CNBC reports that according to a report by S&P Global Ratings, rising U.S. bond yields will not hurt Asia’s emerging markets as badly as they did during the “taper tantrum” eight years ago.
“Taper tantrum” describes the surge in U.S. Treasury yields in 2013 after the Fed said it would wind down its quantitative easing .
“Not all yield shocks are created equal,” Shaun Roache, S&P’s Asia-Pacific chief economist, said in a press release on Wednesday.
U.S. Treasury yields have been ticking higher for weeks, and the benchmark 10-year Treasury note hit a high of 1.689% on Wednesday, its highest level since January 2020.
Roache explained that U.S. yields are rising in response to hopes that better economic growth will lift inflation. And Asia is usually a “prime beneficiary” of improving global growth, he said.

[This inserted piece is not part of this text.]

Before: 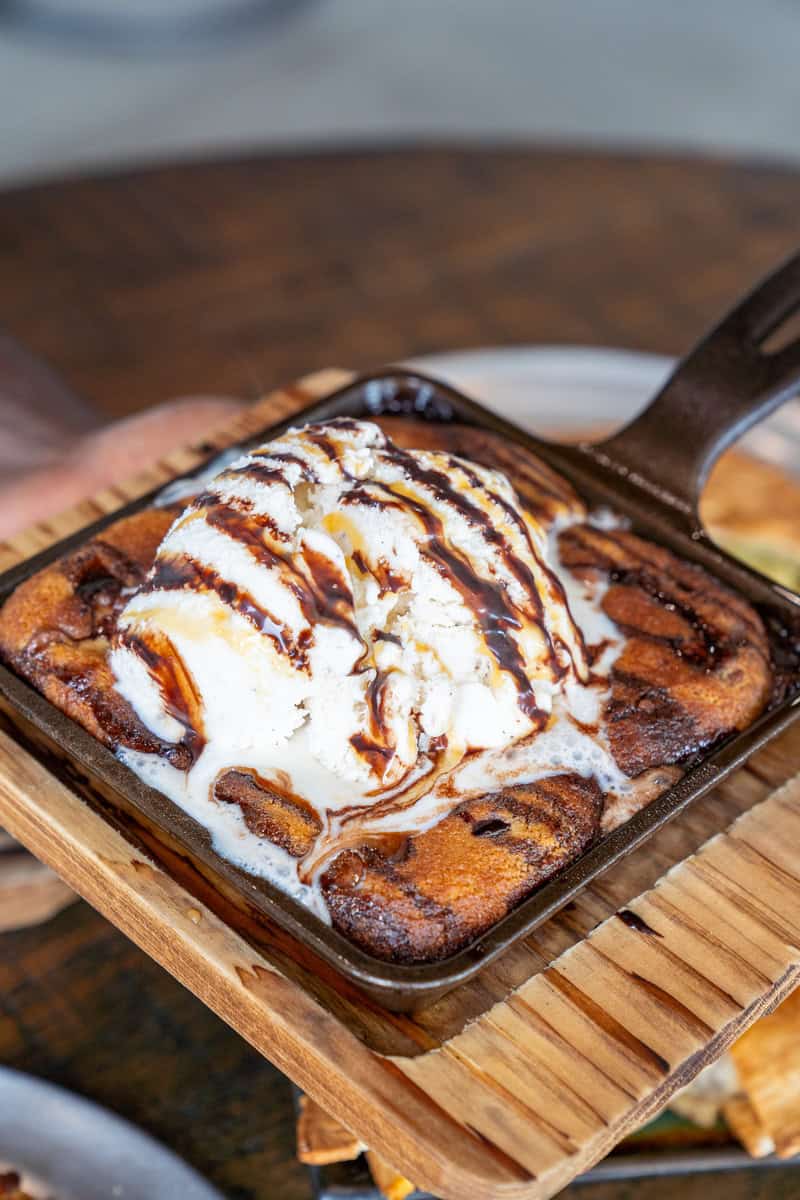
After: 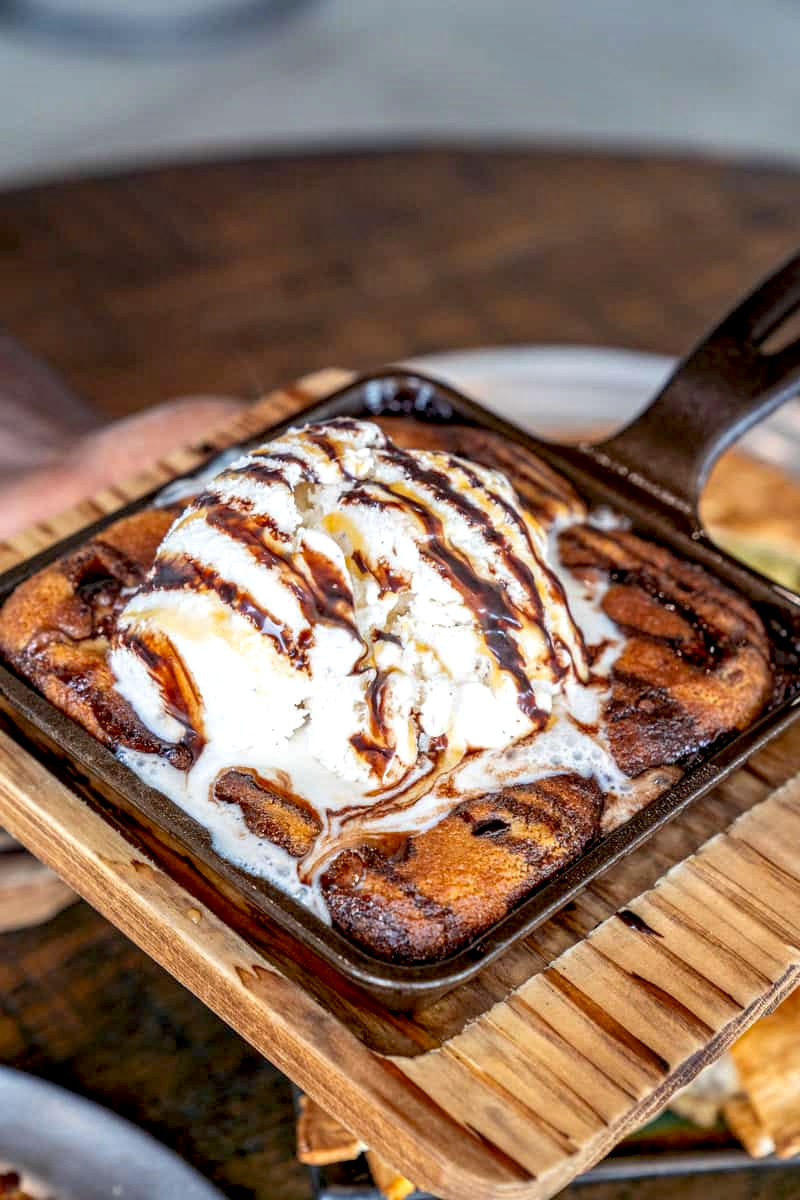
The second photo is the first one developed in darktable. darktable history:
local contrast: detail 130%
exposure: black level correction 0.007, exposure 0.098 EV, compensate highlight preservation false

In addition, current economic conditions in Asia allow the region to better guard against external shocks compared to 2013, said S&P. Those conditions include current account surpluses, generally low inflation, higher real interest rates and higher foreign-exchange reserve buffers, the ratings agency said.
Still, risks remain. The economist said Asia’s recovery could be threatened if markets view the Fed as underestimating inflation risk, resulting in U.S. yields rising very quickly and the U.S. dollar appreciating at the same time.